# What is required
Every line below between the one holding "The scripts generally" and the one holding "python -m examples.segmentation", inclusive, should be copied exactly, and no other line.

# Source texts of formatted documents

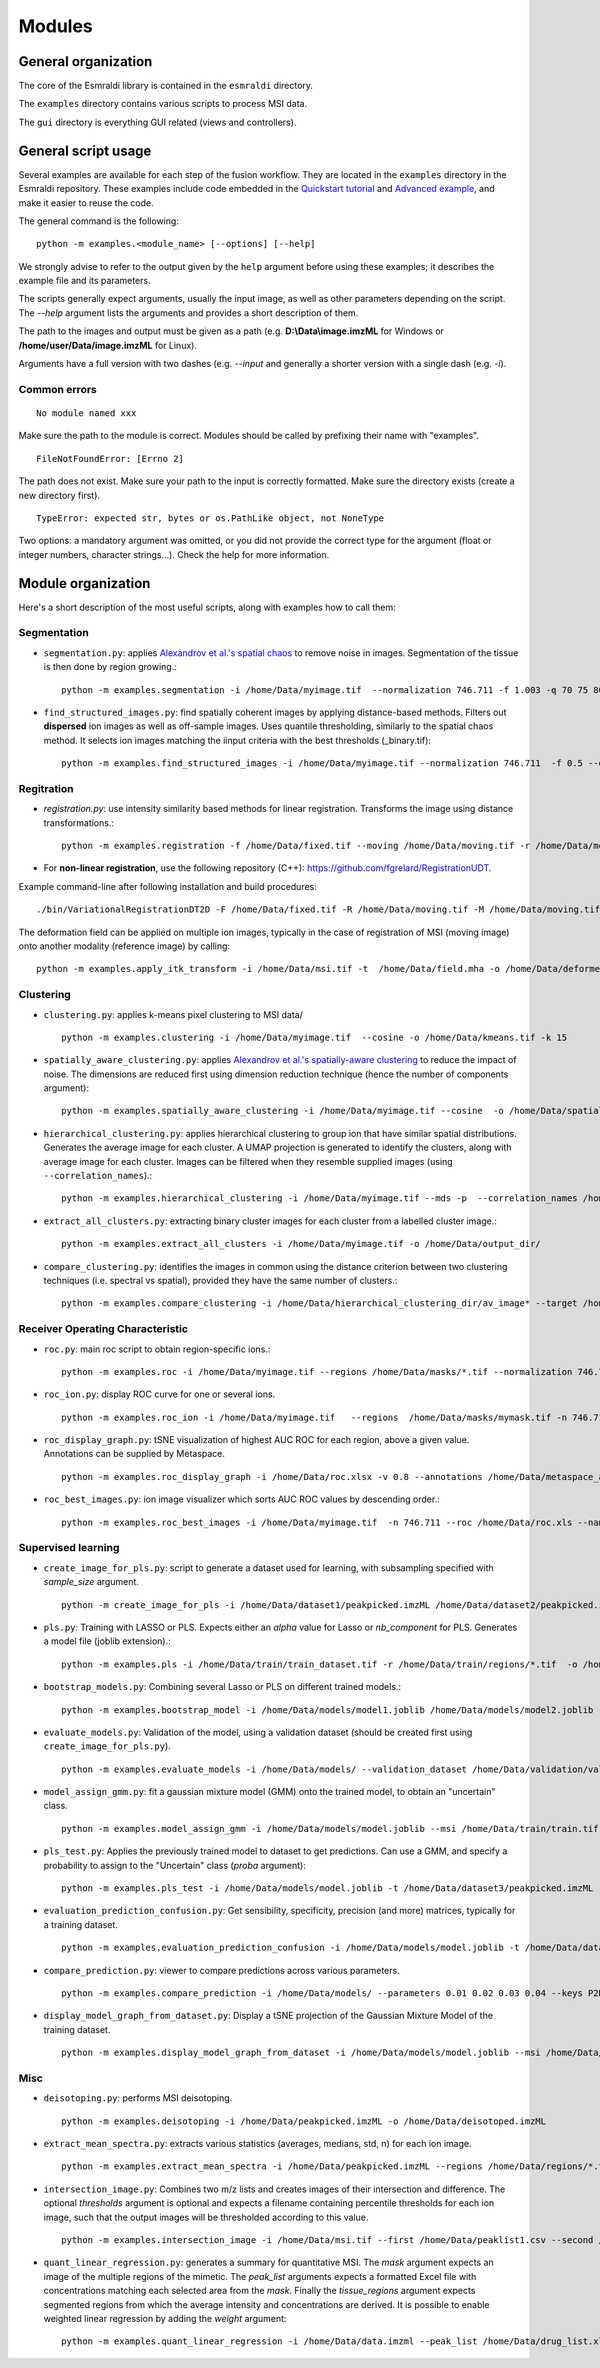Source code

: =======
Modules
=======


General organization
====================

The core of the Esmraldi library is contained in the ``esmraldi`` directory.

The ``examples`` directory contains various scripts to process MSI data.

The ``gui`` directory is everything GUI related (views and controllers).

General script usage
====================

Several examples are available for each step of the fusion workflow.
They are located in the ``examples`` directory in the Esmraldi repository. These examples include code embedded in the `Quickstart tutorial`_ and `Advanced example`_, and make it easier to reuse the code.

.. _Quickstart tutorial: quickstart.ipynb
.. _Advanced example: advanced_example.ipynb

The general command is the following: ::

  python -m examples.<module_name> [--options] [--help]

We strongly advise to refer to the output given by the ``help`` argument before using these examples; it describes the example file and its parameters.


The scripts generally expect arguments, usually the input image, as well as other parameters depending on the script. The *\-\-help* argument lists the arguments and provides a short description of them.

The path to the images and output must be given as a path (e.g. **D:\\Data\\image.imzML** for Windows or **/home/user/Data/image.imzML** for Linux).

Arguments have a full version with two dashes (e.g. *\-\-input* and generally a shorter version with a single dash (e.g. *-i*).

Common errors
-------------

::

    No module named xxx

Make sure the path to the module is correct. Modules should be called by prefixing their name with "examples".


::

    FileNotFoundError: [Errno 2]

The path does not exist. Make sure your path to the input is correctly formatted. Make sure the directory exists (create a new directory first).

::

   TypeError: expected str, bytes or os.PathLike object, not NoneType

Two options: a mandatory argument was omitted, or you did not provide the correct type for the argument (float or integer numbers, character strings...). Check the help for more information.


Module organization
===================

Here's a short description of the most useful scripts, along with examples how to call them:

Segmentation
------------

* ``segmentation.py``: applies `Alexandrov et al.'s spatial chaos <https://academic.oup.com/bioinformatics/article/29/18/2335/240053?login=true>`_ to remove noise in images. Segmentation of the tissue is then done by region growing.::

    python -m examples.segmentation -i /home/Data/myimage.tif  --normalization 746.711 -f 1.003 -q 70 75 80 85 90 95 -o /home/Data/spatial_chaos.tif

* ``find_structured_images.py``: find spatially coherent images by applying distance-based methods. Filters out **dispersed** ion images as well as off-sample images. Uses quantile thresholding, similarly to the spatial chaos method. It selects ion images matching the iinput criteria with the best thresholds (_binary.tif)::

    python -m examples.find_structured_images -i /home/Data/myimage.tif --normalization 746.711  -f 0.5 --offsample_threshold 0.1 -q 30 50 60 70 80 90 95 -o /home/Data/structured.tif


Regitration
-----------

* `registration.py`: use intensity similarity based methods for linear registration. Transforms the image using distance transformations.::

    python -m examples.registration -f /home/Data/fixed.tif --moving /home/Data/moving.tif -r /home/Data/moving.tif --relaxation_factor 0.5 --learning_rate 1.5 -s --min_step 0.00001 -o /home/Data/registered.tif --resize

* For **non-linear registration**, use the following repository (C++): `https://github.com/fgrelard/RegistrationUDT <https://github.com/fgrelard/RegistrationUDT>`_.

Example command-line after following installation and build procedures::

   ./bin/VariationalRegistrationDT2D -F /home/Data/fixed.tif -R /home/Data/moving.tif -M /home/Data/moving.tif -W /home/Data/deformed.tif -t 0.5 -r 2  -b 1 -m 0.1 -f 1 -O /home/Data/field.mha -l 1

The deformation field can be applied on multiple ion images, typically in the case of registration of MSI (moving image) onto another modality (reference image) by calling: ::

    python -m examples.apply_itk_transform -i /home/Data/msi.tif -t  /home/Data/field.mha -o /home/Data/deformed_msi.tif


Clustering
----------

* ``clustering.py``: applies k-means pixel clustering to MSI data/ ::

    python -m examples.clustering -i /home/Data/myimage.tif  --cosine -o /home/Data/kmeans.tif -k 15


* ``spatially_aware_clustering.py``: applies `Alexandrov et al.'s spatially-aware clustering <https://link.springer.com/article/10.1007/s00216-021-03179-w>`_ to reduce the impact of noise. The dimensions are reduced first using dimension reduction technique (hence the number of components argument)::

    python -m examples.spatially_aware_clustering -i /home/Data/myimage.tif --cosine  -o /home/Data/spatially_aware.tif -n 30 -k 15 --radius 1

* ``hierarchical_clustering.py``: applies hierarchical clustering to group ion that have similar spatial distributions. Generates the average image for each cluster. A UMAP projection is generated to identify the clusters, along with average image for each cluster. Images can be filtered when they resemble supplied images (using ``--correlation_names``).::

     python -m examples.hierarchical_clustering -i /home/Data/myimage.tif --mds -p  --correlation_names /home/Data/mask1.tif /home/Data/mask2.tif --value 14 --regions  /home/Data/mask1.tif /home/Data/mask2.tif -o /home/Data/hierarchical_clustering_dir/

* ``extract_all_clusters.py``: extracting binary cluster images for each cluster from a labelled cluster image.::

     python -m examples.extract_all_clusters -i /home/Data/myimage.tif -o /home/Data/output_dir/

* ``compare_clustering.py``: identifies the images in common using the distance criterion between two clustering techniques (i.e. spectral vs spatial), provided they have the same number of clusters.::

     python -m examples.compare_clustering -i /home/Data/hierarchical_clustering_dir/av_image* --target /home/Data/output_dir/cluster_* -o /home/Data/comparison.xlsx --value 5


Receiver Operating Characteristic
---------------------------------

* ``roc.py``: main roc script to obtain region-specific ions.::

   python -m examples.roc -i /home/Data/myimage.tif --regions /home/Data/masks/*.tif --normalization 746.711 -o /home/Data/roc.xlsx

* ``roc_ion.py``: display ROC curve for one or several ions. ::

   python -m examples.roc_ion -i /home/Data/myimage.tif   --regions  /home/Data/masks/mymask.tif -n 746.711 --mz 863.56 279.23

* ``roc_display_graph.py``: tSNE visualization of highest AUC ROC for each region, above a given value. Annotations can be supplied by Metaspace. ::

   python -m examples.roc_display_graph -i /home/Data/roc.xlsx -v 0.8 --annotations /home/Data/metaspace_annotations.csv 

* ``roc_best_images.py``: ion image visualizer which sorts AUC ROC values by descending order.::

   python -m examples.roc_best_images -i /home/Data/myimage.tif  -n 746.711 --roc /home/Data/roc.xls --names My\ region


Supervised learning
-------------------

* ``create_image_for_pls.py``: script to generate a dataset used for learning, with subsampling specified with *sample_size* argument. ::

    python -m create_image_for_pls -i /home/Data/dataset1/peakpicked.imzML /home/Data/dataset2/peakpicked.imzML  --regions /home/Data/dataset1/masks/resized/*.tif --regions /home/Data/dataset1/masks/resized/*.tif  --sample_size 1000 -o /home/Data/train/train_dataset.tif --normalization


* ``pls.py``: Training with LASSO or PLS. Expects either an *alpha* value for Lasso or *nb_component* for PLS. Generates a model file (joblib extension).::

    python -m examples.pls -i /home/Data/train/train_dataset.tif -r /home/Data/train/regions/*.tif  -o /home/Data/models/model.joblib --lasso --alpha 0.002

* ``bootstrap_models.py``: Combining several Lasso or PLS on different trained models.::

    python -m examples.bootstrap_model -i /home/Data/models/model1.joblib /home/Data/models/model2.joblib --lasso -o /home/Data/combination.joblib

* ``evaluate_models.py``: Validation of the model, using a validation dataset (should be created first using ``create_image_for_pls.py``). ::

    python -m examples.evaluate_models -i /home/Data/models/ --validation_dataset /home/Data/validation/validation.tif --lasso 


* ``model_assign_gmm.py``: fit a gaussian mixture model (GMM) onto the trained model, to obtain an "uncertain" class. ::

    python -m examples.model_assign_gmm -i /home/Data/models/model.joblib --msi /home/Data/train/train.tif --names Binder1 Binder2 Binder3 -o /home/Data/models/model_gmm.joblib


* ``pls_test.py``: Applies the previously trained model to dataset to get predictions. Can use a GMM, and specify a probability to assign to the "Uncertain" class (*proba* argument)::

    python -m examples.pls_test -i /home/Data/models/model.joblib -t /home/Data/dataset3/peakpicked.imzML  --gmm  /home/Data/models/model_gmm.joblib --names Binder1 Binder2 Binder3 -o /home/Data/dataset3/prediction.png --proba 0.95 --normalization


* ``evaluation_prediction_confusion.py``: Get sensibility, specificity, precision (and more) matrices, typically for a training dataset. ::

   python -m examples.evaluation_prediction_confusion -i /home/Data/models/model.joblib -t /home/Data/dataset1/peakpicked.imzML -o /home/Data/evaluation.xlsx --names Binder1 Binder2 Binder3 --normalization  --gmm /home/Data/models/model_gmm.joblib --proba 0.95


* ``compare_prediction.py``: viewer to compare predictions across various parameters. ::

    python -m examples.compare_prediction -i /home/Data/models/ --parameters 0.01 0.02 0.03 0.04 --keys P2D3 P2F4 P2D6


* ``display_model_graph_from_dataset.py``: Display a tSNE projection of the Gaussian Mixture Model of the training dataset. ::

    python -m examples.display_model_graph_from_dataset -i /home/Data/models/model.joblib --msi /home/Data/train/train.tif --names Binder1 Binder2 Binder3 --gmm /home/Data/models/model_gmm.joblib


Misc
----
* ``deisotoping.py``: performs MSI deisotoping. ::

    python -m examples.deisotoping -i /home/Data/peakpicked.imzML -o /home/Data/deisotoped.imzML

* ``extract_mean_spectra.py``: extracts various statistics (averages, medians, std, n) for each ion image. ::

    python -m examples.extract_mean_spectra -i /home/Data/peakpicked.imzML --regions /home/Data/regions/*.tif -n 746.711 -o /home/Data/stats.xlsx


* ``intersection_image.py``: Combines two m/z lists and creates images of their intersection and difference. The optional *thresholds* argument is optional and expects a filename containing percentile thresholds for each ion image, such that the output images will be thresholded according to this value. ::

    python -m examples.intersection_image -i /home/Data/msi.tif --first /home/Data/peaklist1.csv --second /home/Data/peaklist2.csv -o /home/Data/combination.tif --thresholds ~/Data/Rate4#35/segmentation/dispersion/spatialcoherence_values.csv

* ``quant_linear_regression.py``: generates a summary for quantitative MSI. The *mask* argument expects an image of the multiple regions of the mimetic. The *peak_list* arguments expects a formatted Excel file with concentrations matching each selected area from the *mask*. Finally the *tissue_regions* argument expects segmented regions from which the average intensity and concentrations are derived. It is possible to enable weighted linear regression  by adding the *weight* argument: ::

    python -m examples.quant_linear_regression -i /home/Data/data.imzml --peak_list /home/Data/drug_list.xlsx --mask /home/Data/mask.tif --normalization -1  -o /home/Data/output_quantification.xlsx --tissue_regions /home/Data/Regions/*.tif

---

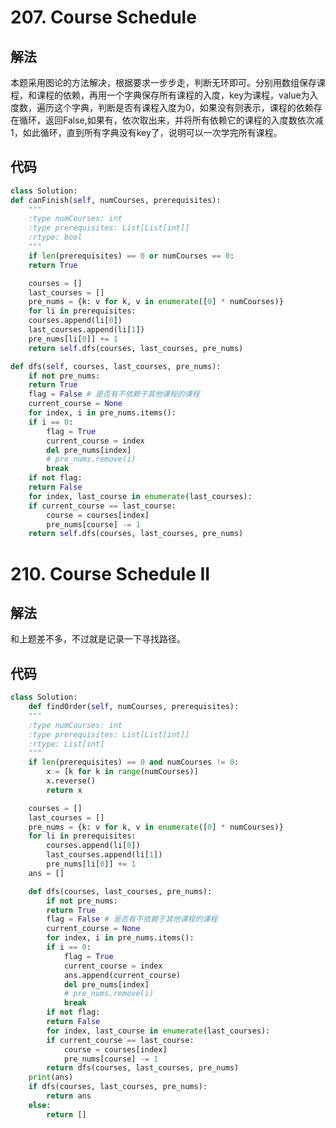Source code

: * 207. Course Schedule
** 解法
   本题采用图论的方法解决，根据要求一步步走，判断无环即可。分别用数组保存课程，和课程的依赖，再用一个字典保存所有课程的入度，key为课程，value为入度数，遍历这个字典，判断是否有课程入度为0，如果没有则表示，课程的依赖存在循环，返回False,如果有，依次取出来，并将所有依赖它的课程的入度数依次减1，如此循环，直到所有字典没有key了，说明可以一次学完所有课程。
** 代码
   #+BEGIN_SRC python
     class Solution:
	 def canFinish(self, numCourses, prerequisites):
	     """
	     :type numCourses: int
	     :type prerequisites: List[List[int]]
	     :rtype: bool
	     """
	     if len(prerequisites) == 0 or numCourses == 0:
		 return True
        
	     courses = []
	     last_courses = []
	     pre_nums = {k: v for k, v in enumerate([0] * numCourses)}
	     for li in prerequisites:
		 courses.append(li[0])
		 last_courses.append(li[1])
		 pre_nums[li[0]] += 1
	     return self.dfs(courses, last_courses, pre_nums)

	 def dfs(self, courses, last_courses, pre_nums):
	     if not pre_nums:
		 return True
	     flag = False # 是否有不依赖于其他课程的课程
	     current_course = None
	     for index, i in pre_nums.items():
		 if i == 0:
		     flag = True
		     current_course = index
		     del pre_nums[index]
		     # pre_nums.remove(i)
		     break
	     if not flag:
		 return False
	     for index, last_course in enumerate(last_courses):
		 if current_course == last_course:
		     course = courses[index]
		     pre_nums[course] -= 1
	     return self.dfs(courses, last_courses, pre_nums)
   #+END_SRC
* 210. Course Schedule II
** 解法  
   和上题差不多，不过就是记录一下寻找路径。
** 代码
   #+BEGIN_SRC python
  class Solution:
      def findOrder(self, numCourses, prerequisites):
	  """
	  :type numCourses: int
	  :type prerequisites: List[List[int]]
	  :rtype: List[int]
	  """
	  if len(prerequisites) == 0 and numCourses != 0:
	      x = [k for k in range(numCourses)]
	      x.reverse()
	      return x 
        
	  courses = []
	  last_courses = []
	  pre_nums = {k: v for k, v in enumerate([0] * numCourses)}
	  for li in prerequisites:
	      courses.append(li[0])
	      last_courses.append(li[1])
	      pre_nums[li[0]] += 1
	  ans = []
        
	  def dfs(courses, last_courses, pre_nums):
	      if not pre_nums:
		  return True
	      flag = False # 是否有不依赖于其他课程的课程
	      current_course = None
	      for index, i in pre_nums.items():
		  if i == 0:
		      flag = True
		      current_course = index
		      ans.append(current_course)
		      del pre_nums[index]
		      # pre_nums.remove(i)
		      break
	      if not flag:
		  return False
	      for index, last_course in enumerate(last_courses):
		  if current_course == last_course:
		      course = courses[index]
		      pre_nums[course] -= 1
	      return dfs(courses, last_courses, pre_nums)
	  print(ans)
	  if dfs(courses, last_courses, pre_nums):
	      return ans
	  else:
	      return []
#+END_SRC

# Finished task
The scripts generally expect arguments, usually the input image, as well as other parameters depending on the script. The *\-\-help* argument lists the arguments and provides a short description of them.

The path to the images and output must be given as a path (e.g. **D:\\Data\\image.imzML** for Windows or **/home/user/Data/image.imzML** for Linux).

Arguments have a full version with two dashes (e.g. *\-\-input* and generally a shorter version with a single dash (e.g. *-i*).

Common errors
-------------

::

    No module named xxx

Make sure the path to the module is correct. Modules should be called by prefixing their name with "examples".


::

    FileNotFoundError: [Errno 2]

The path does not exist. Make sure your path to the input is correctly formatted. Make sure the directory exists (create a new directory first).

::

   TypeError: expected str, bytes or os.PathLike object, not NoneType

Two options: a mandatory argument was omitted, or you did not provide the correct type for the argument (float or integer numbers, character strings...). Check the help for more information.


Module organization
===================

Here's a short description of the most useful scripts, along with examples how to call them:

Segmentation
------------

* ``segmentation.py``: applies `Alexandrov et al.'s spatial chaos <https://academic.oup.com/bioinformatics/article/29/18/2335/240053?login=true>`_ to remove noise in images. Segmentation of the tissue is then done by region growing.::

    python -m examples.segmentation -i /home/Data/myimage.tif  --normalization 746.711 -f 1.003 -q 70 75 80 85 90 95 -o /home/Data/spatial_chaos.tif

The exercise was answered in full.